INPUT RECORDS below:

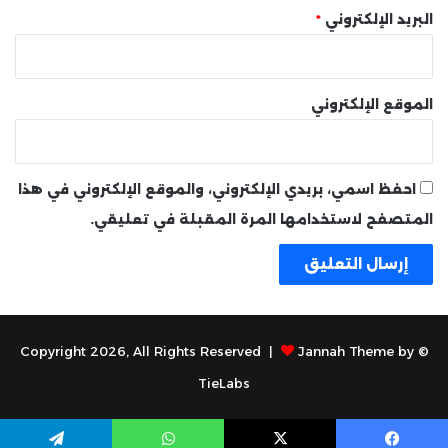
البريد الإلكتروني
*
الموقع الإلكتروني
احفظ اسمي، بريدي الإلكتروني، والموقع الإلكتروني في هذا
المتصفح لاستخدامها المرة المقبلة في تعليقي.
Jannah Theme by
© Copyright 2026, All Rights Reserved |
TieLabs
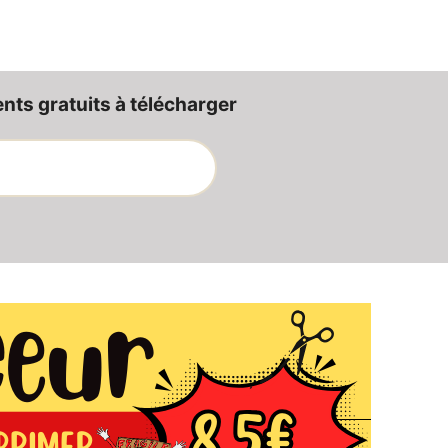
ts gratuits à télécharger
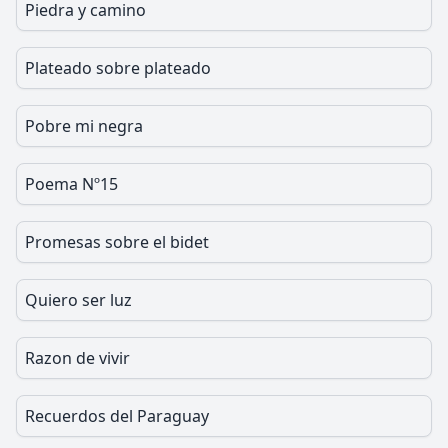
Piedra y camino
Plateado sobre plateado
Pobre mi negra
Poema Nº15
Promesas sobre el bidet
Quiero ser luz
Razon de vivir
Recuerdos del Paraguay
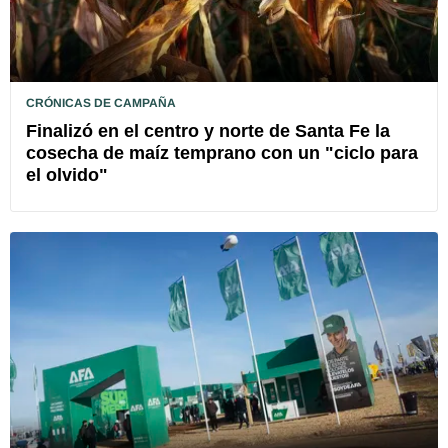
CRÓNICAS DE CAMPAÑA
Finalizó en el centro y norte de Santa Fe la
cosecha de maíz temprano con un "ciclo para
el olvido"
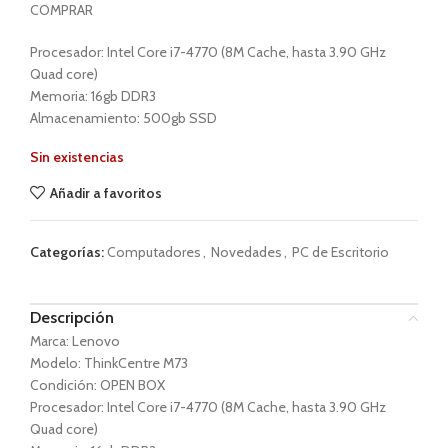
COMPRAR
Procesador: Intel Core i7-4770 (8M Cache, hasta 3.90 GHz
Quad core)
Memoria: 16gb DDR3
Almacenamiento: 500gb SSD
Sin existencias
Añadir a favoritos
Categorías:
Computadores
,
Novedades
,
PC de Escritorio
Descripción
Marca: Lenovo
Modelo: ThinkCentre M73
Condición: OPEN BOX
Procesador: Intel Core i7-4770 (8M Cache, hasta 3.90 GHz
Quad core)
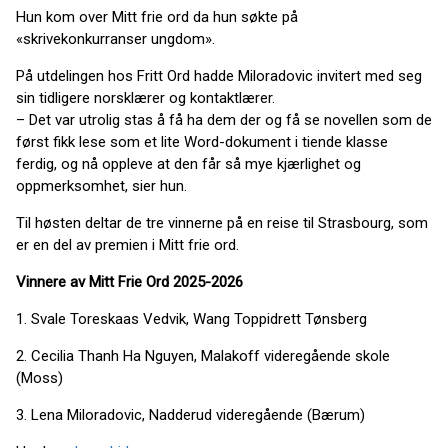
Hun kom over Mitt frie ord da hun søkte på
«skrivekonkurranser ungdom».
På utdelingen hos Fritt Ord hadde Miloradovic invitert med seg
sin tidligere norsklærer og kontaktlærer.
– Det var utrolig stas å få ha dem der og få se novellen som de
først fikk lese som et lite Word-dokument i tiende klasse
ferdig, og nå oppleve at den får så mye kjærlighet og
oppmerksomhet, sier hun.
Til høsten deltar de tre vinnerne på en reise til Strasbourg, som
er en del av premien i Mitt frie ord.
Vinnere av Mitt Frie Ord 2025-2026
1. Svale Toreskaas Vedvik, Wang Toppidrett Tønsberg
2. Cecilia Thanh Ha Nguyen, Malakoff videregående skole
(Moss)
3. Lena Miloradovic, Nadderud videregående (Bærum)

End of INPUT RECORDS.

**BRIEF**
Write out exactly the lines above, from the very first through the line containing "Promesas sobre el bidet", both kept, with the pictures removed.

**ANSWER TO THE EXERCISE**
البريد الإلكتروني
*
الموقع الإلكتروني
احفظ اسمي، بريدي الإلكتروني، والموقع الإلكتروني في هذا
المتصفح لاستخدامها المرة المقبلة في تعليقي.
Jannah Theme by
© Copyright 2026, All Rights Reserved |
TieLabs
ts gratuits à télécharger
Piedra y camino
Plateado sobre plateado
Pobre mi negra
Poema Nº15
Promesas sobre el bidet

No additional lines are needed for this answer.